Reliability and Validity of Interviews

  • Interrater Reliability: Level of agreement between two raters who evaluate the same patient. Quantified using the kappa coefficient or the intraclass correlation coefficient.
  • Kappa Coefficient: To determine how reliable rater judge the presence or absence of a feature of a diagnosis. Between .75 and 1.00 *best inter-rater agreement level.
  • Validity concerns how well an interview measures what it intends to measure.
  • Predictive validity: Scores from a measure, correlated (“predicted”) future events relevant to that construct.

Reliability

  • Structured interviews are more reliable than unstructured (reduce information and criterion variance)
  • Information Variance: Variation in the questions that clinicians ask, observations made and the method integrating that information.
  • Criterion Variance: Variation in the scoring threshold among clinicians. Clear cut scoring criteria is better.
  • DSM-III and structured interviews to assess DSM criteria made diagnostic interviews more reliable.
  • Test-Retest Reliability: Consistency of scores or diagnosis across time (retaken).

o Goes down over longer time periods—years or months.

Validity

  • Content Validity: Measures comprehensiveness in assessing the variable of interest (does it measure all areas of the construct of interest).
  • Criterion-Related Validity: Ability of a measure to predict (correlate with) scores on other relevant measures.
  • Concurrent Validity: Type of criterion-related validity.

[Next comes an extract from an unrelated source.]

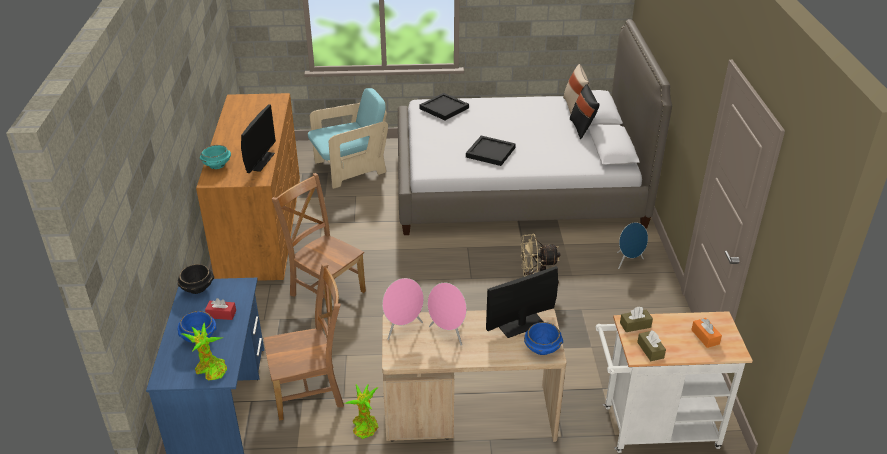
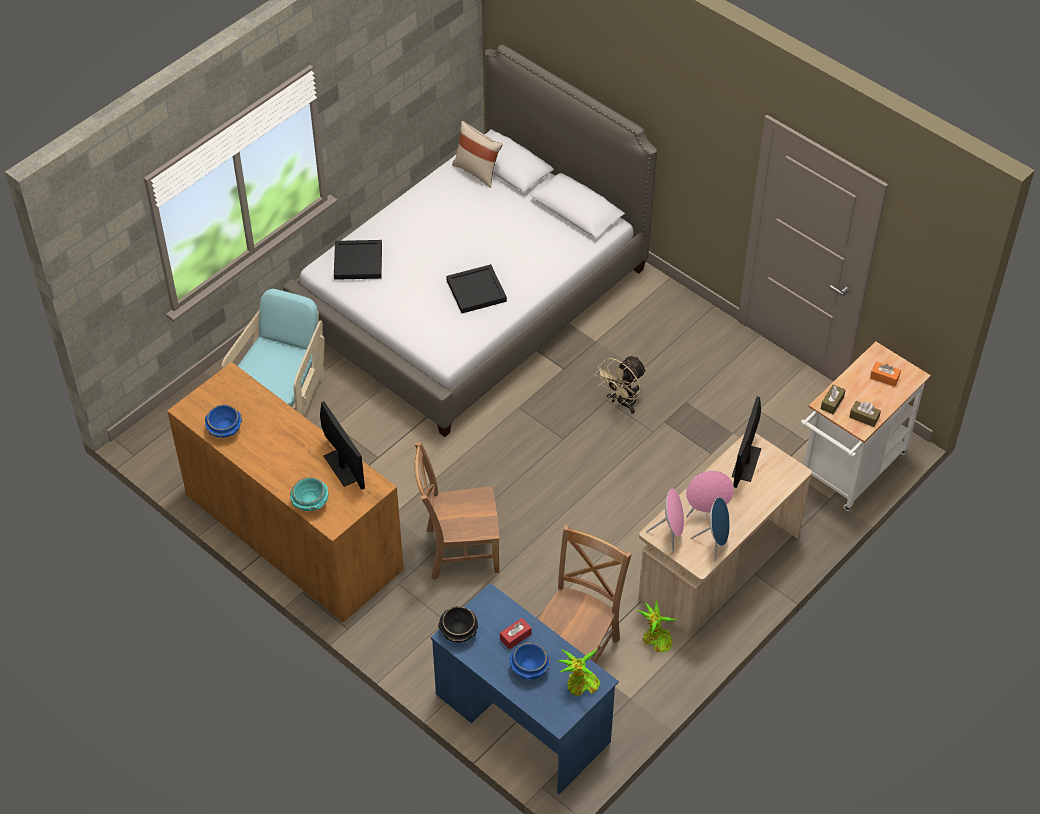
camera: 45 degrees left, 15 degrees up
(542, 348) = (784, 471): blue bowl -> blue bowl (225, 429)
(582, 128) = (520, 199): black pillow -> none
(628, 262) = (668, 321): blue speaker -> blue speaker (714, 543)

Extent to which interview scores correlate with scores on other relevant measures given at the same time.
  • Predictive Validity: Type of criterion-related validity. Extent to which interview scores correlate with scores on other relevant measures, at some point in the future.
  • Discriminant Validity: Extent to which interview scores do not correlate with measures that are not theoretically related to the construct being measured. E.g. no reason phobia of spiders should relate to intelligence.
  • Construct Validity: Extent to which interview scores demonstrates all aspects of validity.

Suggestions for Improving Reliability and Validity

  • Use a structured interview, or consider developing one.
  • Interview skills that are essential: establish rapport, being a good communicator, listener, knowing when to remain silent and ask questions, observe verbal and non-verbal cues.
  • Be aware of patients motives and expectations for the interview.
  • Be aware of your own (clinicians) expectations, biases and cultural values.